Top Ten Tuesday is a weekly meme created by The Broke and the Bookish and now hosted by Jana at That Artsy Reader Girl. For the rules see her blog.
This week’s topic: It’s a ‘freebie this week and so inspired by the new edition of Jane Austen’s Sanditon I’ve chosen Books with a Seaside connection. I am spoilt for choice but here are just ten of them (I have plenty more). Most of them are crime fiction:
- Sanditon by Jane Austen – possibly the first seaside novel, set in the fictitious Sanditon, a place on the Sussex coast between Hastings and Eastbourne.
- A Cure for All Diseases by Reginald Hill – I have to include this both because I love Hill’s books and because he was inspired to write it by Sanditon. He set this Dalziel and Pascoe mystery in Sandytown, a pleasant seaside resort devoted to healing.
- I Found You by Lisa Jewell – Alice Lake finds a man on the beach outside her house. He has no name, no jacket, no idea what he is doing there. Against her better judgement she invites him in to her home. But who is he, and how can she trust a man who has lost his memory?
- Evil Under the Sun Poirot is on holiday in Devon staying in a seaside hotel – a seaside mystery.

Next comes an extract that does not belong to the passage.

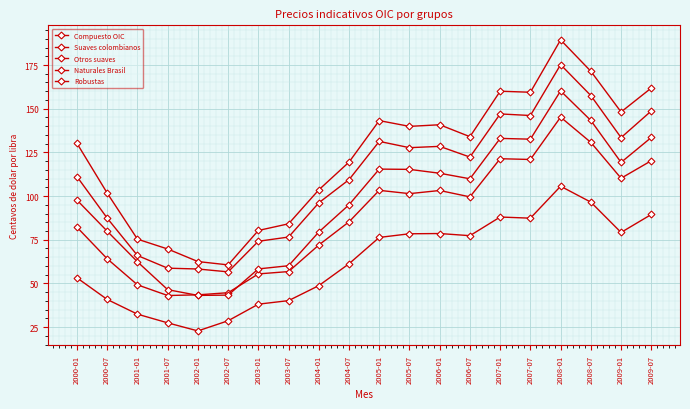

True or false: Suaves colombianos and Otros suaves intersect in this chart.

False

Sun-loving Arlena Stuart lies, stretched out on the beach, face down. But she wasn’t sunbathing – she had been strangled.

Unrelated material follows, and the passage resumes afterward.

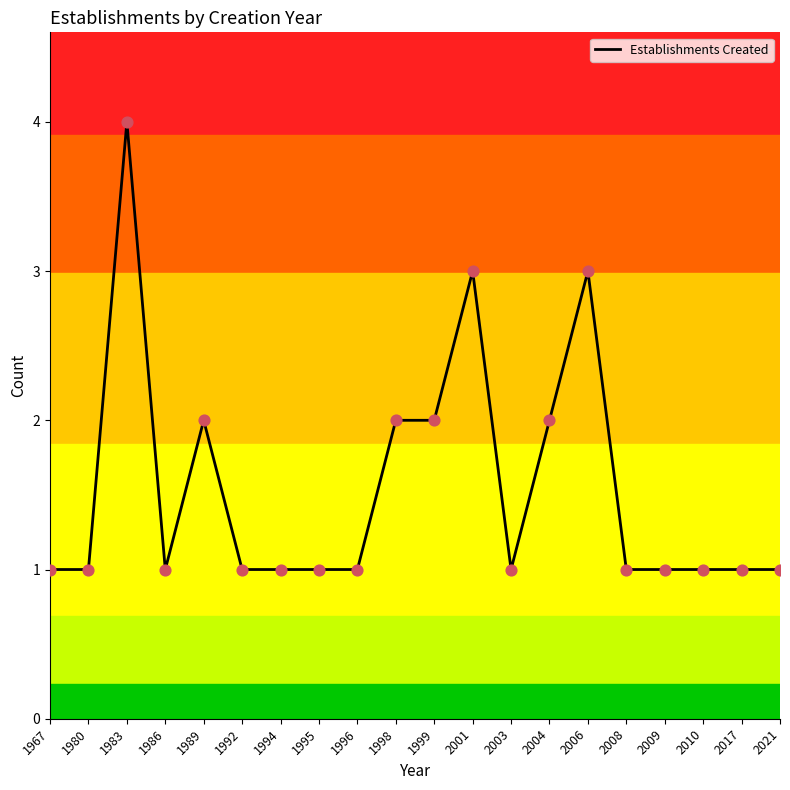

Which has a higher value, 1996 or 2001?

2001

- Have His Carcase by Dorothy L Sayers. Harriet Vane is on a walking holiday when she comes across a dead man, his throat cut from ear to ear, lying on the top of a rock, called locally the Flat-Iron, on a deserted beach.
- Gently by the Shore by Alan Hunter George Gently is called in to investigate a murder in Starmouth, a British seaside holiday resort. An unidentified body was found on the beach. The victim was naked, punctured with stab wounds.
- The House at Seas End by Elly Griffiths – Ruth Galloway investigates the discovery of the bones of six people, found in a gap in the cliff, a sort of ravine, where there had been a rock fall at Broughton Seas End. Seas End House stands perilously close to the cliff edge above the beach.
- The Body on the Beach by Simon Brett, set in a fictitious village on the south coast of England. It’s the first in the Fethering mystery series, in which Carole and her neighbour Jude investigate the murder of man found dead on the beach.
- The Sea, the Sea by Iris Murdoch – As the title suggests, the sea plays a major role in the book. When Charles Arrowby retires from his glittering career in the London theatre, he buys a remote house on the rocks by the sea. He hopes to escape from his tumultuous love affairs but unexpectedly bumps into his childhood sweetheart and sets his heart on destroying her marriage.
- On Chesil Beach by Ian McEwan, set on Chesil Beach on the Dorset coast where a newly married couple struggle to suppress their fears of their wedding night to come.